Translate into French this sentence from the passage on logic and mathematical incompleteness below: "You can't use the terminology of logic, but with changed meaning, to make comments about that logic."

Source passage START

In other words, you admit that you don't under how the logic you are trying to talk about works, so you just lie and make up stuff that you think sounds good.
Your problem is you think you know what you are talking about, but don't undetstand that you don't understand what the words you are using actually mean.
You can't use the terminology of logic, but with changed meaning, to make comments about that logic.
Maybe if you try to actually come up with a somewhat formal definition of what you what to be talking about, you could acheive something.
But, when you try to use your poorly defined ideas to say that people who aren't using your logic are wrong about the logic they are talking about, a logic which you clearly just do not understand, all it does is show that you are nothing but a pathological liar.
If by "truth" you don't mean what others mean by truth, and by "proof" you don't mean what other people mean by proof, then of course your idea of incompleteness isn't what other people are talking about.
And thus when you try to say they are wrong, you are just proving you are nothing but a stupid liar.
You have no idea of what mathematics is, or its history, and thus you have doomed yourself to just repeat all the errors others have made.
Mathematics was not intentionally made incon=mplete, and if you knew your history, one of the big goals was to try to find a way to show it was in fact complete.
The big shakeup a centery ago was the fact that some people finally figured out some fairly simple proofs that showed that for even relatively basic logic system, as long as they had a few of the basic useful properties, became incomplete, and thus different ways to look at things had to be developed.

Source passage END
Information provided START

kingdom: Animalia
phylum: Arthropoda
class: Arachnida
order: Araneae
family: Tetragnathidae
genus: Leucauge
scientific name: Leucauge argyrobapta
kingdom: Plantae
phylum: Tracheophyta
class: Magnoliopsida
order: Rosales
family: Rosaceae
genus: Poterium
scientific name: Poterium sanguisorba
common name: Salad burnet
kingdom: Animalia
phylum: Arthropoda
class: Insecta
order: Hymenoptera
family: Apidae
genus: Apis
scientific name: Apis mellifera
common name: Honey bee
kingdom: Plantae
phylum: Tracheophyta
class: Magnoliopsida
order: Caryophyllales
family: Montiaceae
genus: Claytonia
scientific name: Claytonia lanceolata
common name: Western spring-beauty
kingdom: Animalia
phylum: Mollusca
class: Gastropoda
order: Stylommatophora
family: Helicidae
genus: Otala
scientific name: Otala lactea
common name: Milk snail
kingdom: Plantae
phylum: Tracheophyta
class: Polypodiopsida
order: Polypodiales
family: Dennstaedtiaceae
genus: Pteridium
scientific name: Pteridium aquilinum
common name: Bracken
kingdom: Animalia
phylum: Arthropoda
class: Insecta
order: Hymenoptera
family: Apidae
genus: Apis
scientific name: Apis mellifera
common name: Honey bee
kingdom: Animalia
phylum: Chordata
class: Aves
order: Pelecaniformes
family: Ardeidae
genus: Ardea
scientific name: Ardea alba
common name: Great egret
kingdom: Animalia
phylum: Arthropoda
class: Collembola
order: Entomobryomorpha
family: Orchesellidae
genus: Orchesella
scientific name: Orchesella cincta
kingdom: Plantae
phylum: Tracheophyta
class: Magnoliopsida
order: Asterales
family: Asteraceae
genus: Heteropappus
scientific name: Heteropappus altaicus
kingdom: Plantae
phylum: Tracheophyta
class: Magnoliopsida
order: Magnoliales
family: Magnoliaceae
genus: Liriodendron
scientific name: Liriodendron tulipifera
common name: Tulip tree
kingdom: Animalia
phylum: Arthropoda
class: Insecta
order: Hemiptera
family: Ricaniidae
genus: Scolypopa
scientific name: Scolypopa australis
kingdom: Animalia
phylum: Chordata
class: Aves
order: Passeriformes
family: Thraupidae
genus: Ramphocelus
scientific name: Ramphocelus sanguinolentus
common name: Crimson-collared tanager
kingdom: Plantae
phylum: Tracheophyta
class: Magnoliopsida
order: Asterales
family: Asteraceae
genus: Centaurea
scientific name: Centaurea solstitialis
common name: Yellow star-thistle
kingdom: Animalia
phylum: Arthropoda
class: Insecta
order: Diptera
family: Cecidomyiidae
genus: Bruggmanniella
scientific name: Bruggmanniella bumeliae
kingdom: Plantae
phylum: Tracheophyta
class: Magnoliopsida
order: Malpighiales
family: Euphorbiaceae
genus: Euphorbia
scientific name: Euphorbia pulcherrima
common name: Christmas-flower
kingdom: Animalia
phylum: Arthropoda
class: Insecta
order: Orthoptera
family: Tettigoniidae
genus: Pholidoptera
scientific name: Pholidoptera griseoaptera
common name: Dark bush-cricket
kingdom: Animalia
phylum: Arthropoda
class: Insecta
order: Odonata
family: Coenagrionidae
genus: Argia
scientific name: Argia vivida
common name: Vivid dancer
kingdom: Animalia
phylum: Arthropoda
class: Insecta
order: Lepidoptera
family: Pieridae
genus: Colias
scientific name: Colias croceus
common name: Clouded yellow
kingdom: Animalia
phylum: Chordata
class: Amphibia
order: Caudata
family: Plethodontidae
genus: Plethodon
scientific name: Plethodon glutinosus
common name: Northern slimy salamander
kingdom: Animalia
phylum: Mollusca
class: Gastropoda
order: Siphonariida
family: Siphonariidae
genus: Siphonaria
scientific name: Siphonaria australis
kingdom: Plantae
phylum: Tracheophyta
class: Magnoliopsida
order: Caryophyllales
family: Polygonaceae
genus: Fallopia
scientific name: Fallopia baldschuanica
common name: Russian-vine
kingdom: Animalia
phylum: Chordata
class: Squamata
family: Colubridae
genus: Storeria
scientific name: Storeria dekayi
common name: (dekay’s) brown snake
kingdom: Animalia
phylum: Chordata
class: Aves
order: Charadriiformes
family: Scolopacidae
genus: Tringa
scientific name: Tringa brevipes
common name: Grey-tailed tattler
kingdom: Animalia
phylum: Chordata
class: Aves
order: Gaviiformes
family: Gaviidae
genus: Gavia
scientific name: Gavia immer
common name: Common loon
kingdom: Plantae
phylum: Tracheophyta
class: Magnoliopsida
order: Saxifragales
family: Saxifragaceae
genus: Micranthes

Information provided END

_Solution for this task_
Vous ne pouvez pas employer la terminologie de la logique, mais avec un sens modifié, pour formuler des commentaires sur cette logique.